• Trecho fornecido:
-.-.-
Feitiço das fontes

Cristiane Nascimento

  • Estátua do primeiro presidente de Moçambique após a independência, Samora Machel.Moçambique tem orgulho de sua história e de seus heróis. Depois de mais de dez anos de guerra contra os colonizadores portugueses, o país finalmente conseguiu sua independência em 1975. Ao chegar a Maputo para fazer minha pesquisa de doutorado, vi monumentos como a grande estátua de Samora Machel, o primeiro presidente do país, localizada em uma das principais avenidas da cidade, e ruas que trazem em seus nomes o passado de luta. O orgulho não é apenas oficial. Ao caminhar, ouvimos com frequência as pessoas invocarem os heróis nacionais como exemplo de administração e força em contraste com a política do governo atual. A independência ainda está viva.
     
    Um país tão orgulhoso de sua história deveria dar acesso livre aos documentos para aqueles que desejam escrever sobre ela, além de uma política de recolha e preservação eficaz. Mas não é isto o que acontece. Os arquivos não estão acessíveis a todos e carecem de recursos suficientes para organização e preservação documental. A falta de catálogos que demonstrem todo o conteúdo dos acervos faz com que o pesquisador conte mais com a sorte do que com a perspicácia. A pesquisa torna-se uma aventura, no sentido mais difícil do termo. 
     
    Mas não é só de documento escrito que se faz uma tese de doutorado. Ao viajar para Moçambique com o objetivo de recolher material, desejava também encontrar pessoas que vivenciaram esse período e que me ajudassem a reconstituir uma certa “atmosfera” da época. Pude ouvir em detalhes relatos de padres que abandonaram tudo para se refugiar nos campos de treinamento da Frelimo (Frente de Libertação de Moçambique), na Tanzânia, ainda na época da guerra colonial; de reverendos que tiveram a oportunidade de conhecer a fé e os receios pessoais de líderes do Estado, que eram vistos como ateus; de religiosos que foram encontrar, em um lugar inóspito, Dhlakama, o líder do principal grupo de oposição à Frelimo, em plena guerra civil, com o objetivo de selar a paz no país.
-.-.-
• Instrução de trabalho 1: Transcreva, do texto sobre a pesquisa em Moçambique, o trecho que vai de "Um país tão" até "difícil do termo.".
• Instrução de trabalho 2: Retome o texto sobre a pesquisa em Moçambique e dê continuidade a ele a partir da última frase apresentada.
-.-.-
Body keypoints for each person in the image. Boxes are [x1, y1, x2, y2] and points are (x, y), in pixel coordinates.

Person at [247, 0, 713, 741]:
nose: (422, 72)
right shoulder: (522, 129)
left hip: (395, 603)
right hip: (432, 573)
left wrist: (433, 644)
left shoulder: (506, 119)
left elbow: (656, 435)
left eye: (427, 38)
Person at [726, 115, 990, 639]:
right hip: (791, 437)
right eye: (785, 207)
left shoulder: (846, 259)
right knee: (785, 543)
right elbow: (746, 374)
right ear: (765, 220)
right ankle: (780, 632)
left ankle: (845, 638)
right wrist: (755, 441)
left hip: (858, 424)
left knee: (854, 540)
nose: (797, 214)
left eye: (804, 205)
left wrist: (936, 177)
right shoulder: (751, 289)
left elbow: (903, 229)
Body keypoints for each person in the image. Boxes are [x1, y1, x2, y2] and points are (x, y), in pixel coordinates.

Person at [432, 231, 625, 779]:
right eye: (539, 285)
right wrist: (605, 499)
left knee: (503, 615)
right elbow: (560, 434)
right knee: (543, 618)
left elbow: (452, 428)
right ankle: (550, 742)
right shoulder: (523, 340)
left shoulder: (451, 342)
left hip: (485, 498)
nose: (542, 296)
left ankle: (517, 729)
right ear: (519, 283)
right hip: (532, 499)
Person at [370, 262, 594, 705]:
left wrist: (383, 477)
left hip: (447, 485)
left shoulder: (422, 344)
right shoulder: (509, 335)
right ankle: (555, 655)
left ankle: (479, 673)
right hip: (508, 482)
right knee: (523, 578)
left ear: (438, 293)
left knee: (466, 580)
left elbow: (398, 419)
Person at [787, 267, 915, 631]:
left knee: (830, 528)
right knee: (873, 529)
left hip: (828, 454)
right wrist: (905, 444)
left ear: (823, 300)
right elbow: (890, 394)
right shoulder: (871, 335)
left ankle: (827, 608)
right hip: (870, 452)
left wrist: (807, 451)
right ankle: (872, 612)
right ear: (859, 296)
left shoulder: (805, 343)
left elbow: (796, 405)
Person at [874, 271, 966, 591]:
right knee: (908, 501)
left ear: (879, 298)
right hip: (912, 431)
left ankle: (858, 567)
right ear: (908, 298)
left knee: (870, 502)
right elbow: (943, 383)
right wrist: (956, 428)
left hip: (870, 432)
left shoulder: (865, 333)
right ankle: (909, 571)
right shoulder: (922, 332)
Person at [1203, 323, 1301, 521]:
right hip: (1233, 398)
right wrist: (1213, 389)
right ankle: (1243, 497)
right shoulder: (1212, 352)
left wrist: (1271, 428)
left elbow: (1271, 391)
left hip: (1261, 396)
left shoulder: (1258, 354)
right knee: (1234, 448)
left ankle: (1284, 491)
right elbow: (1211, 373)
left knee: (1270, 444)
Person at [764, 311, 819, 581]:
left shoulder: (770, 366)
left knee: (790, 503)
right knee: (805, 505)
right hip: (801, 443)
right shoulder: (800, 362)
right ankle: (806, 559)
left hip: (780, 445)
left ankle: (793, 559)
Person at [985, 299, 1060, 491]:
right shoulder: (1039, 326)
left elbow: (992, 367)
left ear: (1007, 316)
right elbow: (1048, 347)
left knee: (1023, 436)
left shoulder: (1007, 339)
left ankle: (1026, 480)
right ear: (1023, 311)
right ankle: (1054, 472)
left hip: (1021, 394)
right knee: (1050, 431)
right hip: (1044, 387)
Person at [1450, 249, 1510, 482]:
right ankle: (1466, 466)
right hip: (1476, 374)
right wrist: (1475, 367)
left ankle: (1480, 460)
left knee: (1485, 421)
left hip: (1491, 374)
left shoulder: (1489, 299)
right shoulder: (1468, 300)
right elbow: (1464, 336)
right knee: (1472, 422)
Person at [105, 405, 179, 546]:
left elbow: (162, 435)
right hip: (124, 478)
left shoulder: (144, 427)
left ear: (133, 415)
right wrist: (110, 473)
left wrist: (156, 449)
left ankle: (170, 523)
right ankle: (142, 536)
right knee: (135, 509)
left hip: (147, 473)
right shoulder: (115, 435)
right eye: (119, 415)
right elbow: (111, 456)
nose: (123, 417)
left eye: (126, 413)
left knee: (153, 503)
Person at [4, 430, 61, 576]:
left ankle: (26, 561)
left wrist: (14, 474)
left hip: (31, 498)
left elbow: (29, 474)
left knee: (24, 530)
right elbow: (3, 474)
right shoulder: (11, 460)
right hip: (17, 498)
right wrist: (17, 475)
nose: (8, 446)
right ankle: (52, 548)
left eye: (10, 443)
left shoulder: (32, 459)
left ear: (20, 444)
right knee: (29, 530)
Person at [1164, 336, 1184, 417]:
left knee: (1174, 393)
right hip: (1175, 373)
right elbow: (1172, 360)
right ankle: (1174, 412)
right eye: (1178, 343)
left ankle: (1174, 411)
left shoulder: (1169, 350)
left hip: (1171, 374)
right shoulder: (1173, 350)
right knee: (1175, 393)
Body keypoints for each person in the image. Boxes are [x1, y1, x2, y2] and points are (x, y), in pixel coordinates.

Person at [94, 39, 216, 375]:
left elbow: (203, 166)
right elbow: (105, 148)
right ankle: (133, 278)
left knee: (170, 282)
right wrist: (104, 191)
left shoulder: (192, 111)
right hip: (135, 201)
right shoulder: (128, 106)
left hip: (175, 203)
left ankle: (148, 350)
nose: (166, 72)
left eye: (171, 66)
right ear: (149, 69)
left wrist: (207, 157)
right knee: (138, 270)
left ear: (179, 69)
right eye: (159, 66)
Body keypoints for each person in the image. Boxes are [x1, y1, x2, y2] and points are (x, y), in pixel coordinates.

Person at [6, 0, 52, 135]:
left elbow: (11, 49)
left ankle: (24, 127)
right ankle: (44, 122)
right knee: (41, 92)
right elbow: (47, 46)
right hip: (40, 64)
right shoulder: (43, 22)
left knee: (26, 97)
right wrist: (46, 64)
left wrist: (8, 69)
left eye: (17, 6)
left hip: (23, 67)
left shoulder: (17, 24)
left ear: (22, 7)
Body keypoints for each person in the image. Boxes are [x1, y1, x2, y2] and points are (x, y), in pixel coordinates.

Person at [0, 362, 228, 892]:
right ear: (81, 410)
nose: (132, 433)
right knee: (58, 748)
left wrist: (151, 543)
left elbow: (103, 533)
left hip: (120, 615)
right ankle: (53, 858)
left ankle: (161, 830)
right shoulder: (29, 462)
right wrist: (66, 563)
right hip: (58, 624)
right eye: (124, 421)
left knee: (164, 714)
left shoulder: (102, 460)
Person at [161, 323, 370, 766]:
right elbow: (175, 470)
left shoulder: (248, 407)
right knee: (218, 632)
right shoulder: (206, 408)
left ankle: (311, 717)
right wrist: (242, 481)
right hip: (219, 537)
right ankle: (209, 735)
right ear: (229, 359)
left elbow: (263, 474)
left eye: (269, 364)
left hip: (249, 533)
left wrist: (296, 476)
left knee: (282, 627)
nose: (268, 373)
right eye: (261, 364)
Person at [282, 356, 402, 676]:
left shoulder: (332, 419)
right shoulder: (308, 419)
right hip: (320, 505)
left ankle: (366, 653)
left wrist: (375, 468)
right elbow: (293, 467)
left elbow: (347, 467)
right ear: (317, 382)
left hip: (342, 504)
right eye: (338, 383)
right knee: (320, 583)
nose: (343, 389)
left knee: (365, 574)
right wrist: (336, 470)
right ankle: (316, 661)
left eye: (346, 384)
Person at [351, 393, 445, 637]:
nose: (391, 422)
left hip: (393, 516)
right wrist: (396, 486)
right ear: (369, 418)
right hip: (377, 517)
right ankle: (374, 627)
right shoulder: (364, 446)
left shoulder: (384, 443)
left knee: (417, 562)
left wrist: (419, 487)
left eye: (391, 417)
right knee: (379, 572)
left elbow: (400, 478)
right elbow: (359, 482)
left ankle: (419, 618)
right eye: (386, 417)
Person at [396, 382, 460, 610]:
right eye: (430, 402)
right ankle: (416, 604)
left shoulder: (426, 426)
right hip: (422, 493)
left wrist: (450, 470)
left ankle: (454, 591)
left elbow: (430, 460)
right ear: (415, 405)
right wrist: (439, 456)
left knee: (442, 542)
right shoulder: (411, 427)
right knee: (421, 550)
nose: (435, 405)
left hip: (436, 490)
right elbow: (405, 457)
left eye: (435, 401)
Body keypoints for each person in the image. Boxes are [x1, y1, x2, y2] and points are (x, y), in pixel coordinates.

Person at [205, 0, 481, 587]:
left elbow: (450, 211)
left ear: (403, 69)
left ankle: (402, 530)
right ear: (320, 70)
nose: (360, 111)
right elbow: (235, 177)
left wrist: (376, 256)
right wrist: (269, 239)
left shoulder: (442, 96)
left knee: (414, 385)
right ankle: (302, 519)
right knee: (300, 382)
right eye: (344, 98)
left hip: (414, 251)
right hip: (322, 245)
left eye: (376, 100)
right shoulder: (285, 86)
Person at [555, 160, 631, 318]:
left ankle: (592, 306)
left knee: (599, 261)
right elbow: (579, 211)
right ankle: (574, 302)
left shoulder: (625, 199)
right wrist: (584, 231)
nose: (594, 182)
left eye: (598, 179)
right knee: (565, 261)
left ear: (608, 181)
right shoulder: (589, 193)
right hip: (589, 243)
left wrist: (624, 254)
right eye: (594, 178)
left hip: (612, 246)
-.-.-
• Área de resposta 1:
Um país tão orgulhoso de sua história deveria dar acesso livre aos documentos para aqueles que desejam escrever sobre ela, além de uma política de recolha e preservação eficaz. Mas não é isto o que acontece. Os arquivos não estão acessíveis a todos e carecem de recursos suficientes para organização e preservação documental. A falta de catálogos que demonstrem todo o conteúdo dos acervos faz com que o pesquisador conte mais com a sorte do que com a perspicácia. A pesquisa torna-se uma aventura, no sentido mais difícil do termo.

• Área de resposta 2:
     
    É certo que todo historiador reconhece que o passado é inalcançável, inacessível. Porém, quando o período que estudamos é tão recente e os personagens ainda estão vivos e lúcidos, é tentadora a ilusão de conseguir capturar, reconstituir a história. Sem analisar os depoimentos criticamente, o pesquisador pode cair no “feitiço das fontes”. Foi esta a lição que aprendi: as falas ora distantes, ora inflamadas nas ruas e as entrevistas traziam incongruências, contradições e silêncios que só pude perceber quando me distanciei, reli as anotações e ouvi os áudios. Assim como todo discurso, os relatos desejam ser vencedores e detentores da verdade. Os personagens, assim como todos os mortais, estavam à disposição dos caprichos da memória – e esta, como dizia Pierre Nora, é feita de lembrança e esquecimento. 
     
    Cristiane Nascimento é pesquisadora da Revista de História e autora da dissertação “A relação entre os portugueses e os muçulmanos (1930-1960)”, (PUC-Rio, 2010).